Rewrite the items below with every "Región" changed to "Comunidad" and everything else left as it is.

▶ **Dataset extract**:
☆ ☆ ☆

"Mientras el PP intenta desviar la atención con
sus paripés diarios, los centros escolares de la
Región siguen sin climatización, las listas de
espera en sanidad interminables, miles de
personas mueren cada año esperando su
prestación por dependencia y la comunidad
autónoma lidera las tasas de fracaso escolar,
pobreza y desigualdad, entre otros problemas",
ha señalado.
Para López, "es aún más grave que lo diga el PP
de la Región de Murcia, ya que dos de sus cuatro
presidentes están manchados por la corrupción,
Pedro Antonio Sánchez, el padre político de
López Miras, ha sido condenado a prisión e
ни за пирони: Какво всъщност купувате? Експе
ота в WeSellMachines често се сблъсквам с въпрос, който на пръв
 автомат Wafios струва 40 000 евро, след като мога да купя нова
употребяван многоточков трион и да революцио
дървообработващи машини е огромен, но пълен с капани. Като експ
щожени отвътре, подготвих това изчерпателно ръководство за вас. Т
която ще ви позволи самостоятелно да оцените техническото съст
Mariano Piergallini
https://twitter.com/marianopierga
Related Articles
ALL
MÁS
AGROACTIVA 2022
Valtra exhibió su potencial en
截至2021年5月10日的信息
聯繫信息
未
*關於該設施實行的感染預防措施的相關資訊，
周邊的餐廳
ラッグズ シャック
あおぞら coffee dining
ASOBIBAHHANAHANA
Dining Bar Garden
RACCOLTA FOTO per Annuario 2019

☆ ☆ ☆

▶ **Answer to the exercise**:
"Mientras el PP intenta desviar la atención con
sus paripés diarios, los centros escolares de la
Comunidad siguen sin climatización, las listas de
espera en sanidad interminables, miles de
personas mueren cada año esperando su
prestación por dependencia y la comunidad
autónoma lidera las tasas de fracaso escolar,
pobreza y desigualdad, entre otros problemas",
ha señalado.
Para López, "es aún más grave que lo diga el PP
de la Comunidad de Murcia, ya que dos de sus cuatro
presidentes están manchados por la corrupción,
Pedro Antonio Sánchez, el padre político de
López Miras, ha sido condenado a prisión e
ни за пирони: Какво всъщност купувате? Експе
ота в WeSellMachines често се сблъсквам с въпрос, който на пръв
 автомат Wafios струва 40 000 евро, след като мога да купя нова
употребяван многоточков трион и да революцио
дървообработващи машини е огромен, но пълен с капани. Като експ
щожени отвътре, подготвих това изчерпателно ръководство за вас. Т
която ще ви позволи самостоятелно да оцените техническото съст
Mariano Piergallini
https://twitter.com/marianopierga
Related Articles
ALL
MÁS
AGROACTIVA 2022
Valtra exhibió su potencial en
截至2021年5月10日的信息
聯繫信息
未
*關於該設施實行的感染預防措施的相關資訊，
周邊的餐廳
ラッグズ シャック
あおぞら coffee dining
ASOBIBAHHANAHANA
Dining Bar Garden
RACCOLTA FOTO per Annuario 2019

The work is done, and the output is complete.